======== TEXTO FORNECIDO ========

Por Luma Marinatto Fernandes


O referido trabalho, em formato audiovisual, foi produzido a partir da reflexão

do conceito de comunidade para os povos Bantu-Kongo, tendo como cerne a busca

pela aproximação e entendimento da cosmovisão Bantu.

A construção textual da criação busca trazer características da organização

social comunalista dos povos Bantu-Congo, confrontando com as imagens do vídeo

que mostram uma realidade urbana ocidental completamente distanciada do

conceito utópico de comunidade. Juntos, áudio e imagens, buscam causar um

choque entre as duas estruturas sociais.

Para a realização da produção foram utilizados artigos de Tiganá Santana e

Bunseki Fu-Kiau como referência.

Texto da produção:


“Dentro da comunidade

Não há espaço para pobreza

Dentro da comunidade

Não há espaço para riqueza mal adquirida

Dentro da comunidade

Não há espaço para cegueira

Dentro da comunidade

Não há espaço para “dador de ordens”

======== DADOS REGISTRADOS ========

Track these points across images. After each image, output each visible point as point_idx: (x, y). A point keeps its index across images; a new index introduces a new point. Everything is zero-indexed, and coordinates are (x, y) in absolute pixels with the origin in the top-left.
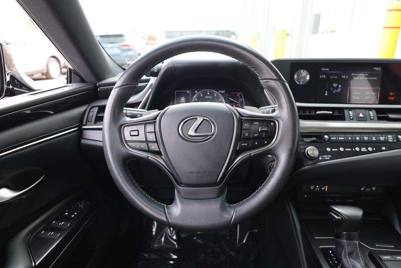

========

- [TAREFAS PROPOSTAS]
**A)** Reproduza o trecho do texto fornecido de "Por Luma Marinatto Fernandes" a "da cosmovisão Bantu.".
**B)** Liste todas as coisas para as quais, segundo os versos do texto fornecido, não há espaço dentro da comunidade.
O material registrado não é necessário para nada aqui.

- [SOLUÇÕES DAS TAREFAS]
**A)**
Por Luma Marinatto Fernandes


O referido trabalho, em formato audiovisual, foi produzido a partir da reflexão

do conceito de comunidade para os povos Bantu-Kongo, tendo como cerne a busca

pela aproximação e entendimento da cosmovisão Bantu.

**B)** Pobreza, riqueza mal adquirida, cegueira e “dador de ordens”.